By David Hennessy
Citizenship campaigner Emma de Souza and her husband have withdrawn their case following their legal win last week but say they will continue to campaign for the ‘bigger issues’ the case has brought up to be looked at.
Although Emma’s husband can now get the residency card that they wanted before they embarked on their legal battle three years ago, she says it is ‘bittersweet’ that what she calls conflicting interpretations of the Good Friday Agreement to be examined.
Emma told The Irish World: “If we could have proceeded with the case, we would have.
“We think there would have been a benefit to the public hearing the argument being made by the government but legally we had no way to proceed because whilst our case now is much more to do with bigger issues around identity under the Good Friday Agreement, the case began as an immigration case. It began on the grounds of trying to get an EEA residence card for my husband. The concession from the government concedes this point and actually grants him the orginal application so legally, our case is resolved.
“But it’s bittersweet because on one hand we have technically won the case in terms of them now conceding our argument and changing the law so that our original application and subsequent appeal would have been granted. It means that nobody else will go through what we went through in terms of trying to access these rights.
“But it’s bittersweet because through the years these bigger issues have been thrown up over the government’s appliance of the Good Friday Agreement and we had hoped our case might have been able to address some of those bigger issues as well but legally now it’s resolved, that’s not the route to do that anymore.”
Following a legal battle that lasted for thee years, the British government announced recentlt that British and Irish citizens born in Northern Ireland will be be treated as EU citizens for immigration purposes.
Emma, from Magherafelt in Derry, married American Jake in 2015 but when she applied for an EEA residence card for her husband, she was told by the Home Office she could not identify as exclusively Irish which raised questions around the implementation of the Good Friday Agreement.
Mr DeSouza now will be permitted to remain in the UK indefinitely if he applies for residency under the EU settlement scheme in a major victory for the couple ending a three-year battle to be recognised by the Home Office as Irish, a right enshrined in the Good Friday Agreement.
Emma says the case has brought up other important issues around the understanding of the Good Friday Agreement with two both sides seeming to interpret it differently.
“We’re intending to campaign the bigger issues and certainly there is room for litigation on a case based purely on that issue but I don’t see us being the people who would take that case forward.

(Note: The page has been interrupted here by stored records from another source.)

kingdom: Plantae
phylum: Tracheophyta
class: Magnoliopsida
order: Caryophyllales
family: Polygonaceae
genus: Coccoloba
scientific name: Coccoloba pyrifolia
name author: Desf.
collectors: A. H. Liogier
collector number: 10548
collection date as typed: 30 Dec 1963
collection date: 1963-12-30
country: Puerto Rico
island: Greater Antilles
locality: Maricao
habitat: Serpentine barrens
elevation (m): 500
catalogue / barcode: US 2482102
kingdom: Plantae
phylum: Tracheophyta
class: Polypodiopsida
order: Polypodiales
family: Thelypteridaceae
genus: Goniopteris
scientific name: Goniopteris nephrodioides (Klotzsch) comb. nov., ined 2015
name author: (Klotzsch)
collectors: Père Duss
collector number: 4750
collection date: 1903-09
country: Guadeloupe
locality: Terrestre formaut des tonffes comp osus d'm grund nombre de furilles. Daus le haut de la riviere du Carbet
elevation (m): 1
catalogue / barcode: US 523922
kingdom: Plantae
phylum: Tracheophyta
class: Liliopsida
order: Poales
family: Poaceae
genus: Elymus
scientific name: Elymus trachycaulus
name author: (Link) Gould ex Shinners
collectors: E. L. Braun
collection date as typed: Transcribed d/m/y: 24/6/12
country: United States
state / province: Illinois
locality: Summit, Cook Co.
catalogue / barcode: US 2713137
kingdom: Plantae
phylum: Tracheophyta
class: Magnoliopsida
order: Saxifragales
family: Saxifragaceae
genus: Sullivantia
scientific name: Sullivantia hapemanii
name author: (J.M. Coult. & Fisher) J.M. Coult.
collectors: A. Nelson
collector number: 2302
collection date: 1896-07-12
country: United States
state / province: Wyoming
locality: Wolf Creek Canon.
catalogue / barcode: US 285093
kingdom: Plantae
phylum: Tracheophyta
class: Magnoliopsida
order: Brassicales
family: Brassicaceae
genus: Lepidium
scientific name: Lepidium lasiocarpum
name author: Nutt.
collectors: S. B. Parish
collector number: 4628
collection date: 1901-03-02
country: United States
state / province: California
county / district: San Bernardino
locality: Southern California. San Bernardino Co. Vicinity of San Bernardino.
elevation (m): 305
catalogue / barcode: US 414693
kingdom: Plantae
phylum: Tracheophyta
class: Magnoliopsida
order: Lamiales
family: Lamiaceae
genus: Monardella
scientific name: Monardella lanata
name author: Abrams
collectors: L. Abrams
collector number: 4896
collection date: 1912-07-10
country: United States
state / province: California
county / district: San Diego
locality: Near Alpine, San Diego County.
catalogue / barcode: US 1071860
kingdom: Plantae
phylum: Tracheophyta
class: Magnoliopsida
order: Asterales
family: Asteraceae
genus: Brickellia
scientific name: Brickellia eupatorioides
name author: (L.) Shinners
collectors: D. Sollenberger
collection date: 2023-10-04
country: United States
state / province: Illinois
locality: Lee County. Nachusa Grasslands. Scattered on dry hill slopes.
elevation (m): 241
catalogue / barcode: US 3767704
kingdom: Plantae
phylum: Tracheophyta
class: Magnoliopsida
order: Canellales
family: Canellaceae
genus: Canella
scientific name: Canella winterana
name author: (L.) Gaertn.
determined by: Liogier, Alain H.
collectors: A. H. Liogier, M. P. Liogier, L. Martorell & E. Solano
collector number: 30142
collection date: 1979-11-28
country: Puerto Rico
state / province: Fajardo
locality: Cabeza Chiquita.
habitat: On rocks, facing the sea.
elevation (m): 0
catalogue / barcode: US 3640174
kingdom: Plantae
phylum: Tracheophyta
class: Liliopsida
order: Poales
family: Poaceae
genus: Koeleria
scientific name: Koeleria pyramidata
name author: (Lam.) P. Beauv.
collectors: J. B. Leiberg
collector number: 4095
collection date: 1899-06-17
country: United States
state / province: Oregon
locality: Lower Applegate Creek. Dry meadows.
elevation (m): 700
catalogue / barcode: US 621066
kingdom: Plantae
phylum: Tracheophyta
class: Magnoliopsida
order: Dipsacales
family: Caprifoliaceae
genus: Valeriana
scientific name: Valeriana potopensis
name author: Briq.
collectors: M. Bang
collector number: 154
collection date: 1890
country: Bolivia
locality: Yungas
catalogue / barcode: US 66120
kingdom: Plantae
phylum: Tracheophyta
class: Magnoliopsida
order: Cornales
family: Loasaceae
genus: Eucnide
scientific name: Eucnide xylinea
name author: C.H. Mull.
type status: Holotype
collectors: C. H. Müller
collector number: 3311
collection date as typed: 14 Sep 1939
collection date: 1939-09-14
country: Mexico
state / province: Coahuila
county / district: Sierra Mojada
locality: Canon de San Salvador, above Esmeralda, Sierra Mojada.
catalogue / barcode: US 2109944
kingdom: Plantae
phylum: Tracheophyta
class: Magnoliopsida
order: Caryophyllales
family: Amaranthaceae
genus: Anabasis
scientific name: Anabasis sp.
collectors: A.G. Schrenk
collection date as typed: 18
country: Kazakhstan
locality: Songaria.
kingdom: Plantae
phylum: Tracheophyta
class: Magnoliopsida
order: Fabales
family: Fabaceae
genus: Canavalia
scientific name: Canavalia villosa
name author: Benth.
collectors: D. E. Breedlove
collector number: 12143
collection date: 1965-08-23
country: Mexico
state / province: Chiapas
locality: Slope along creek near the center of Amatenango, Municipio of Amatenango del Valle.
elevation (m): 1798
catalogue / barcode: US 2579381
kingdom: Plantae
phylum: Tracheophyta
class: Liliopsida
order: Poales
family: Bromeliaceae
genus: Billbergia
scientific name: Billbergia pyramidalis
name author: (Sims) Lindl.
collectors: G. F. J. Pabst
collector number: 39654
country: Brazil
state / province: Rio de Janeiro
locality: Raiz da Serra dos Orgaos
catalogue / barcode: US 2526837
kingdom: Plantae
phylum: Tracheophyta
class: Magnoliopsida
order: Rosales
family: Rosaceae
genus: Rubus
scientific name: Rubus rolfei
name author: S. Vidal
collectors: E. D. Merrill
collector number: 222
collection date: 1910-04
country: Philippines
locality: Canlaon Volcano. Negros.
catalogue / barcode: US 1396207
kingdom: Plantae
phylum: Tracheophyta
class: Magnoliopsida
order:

“In many ways it is a little freeing to know that I can continue my campaign work without the burden of a very costly court case hanging over our heads. Essentially my work wil continue as it is. Over the years I’ve developed a pretty heavy group of people that I can turn to for help with this so we’re going to continue with that path.
“It is a relief because it has been very difficult as a family being just two normal working people to take on such a seismic case and to do it without any financial assistance and just as two people trying to take on a whole government. We can still do exactly what we were doing before only now we can do it without that burden.
“I think there was some disappointment that the bigger issues weren’t going to be addressed by the court and not everyone understood that the reason we withdrew.
“Whilst we have a concession from the British government which is really not that common and that in itself is a huge achievement that we’re very proud of. Families are going to benefit across Northern Ireland now that the bigger issues will have to continue to be talked about and the pressure will have to continue to be brought to the British government to address them.”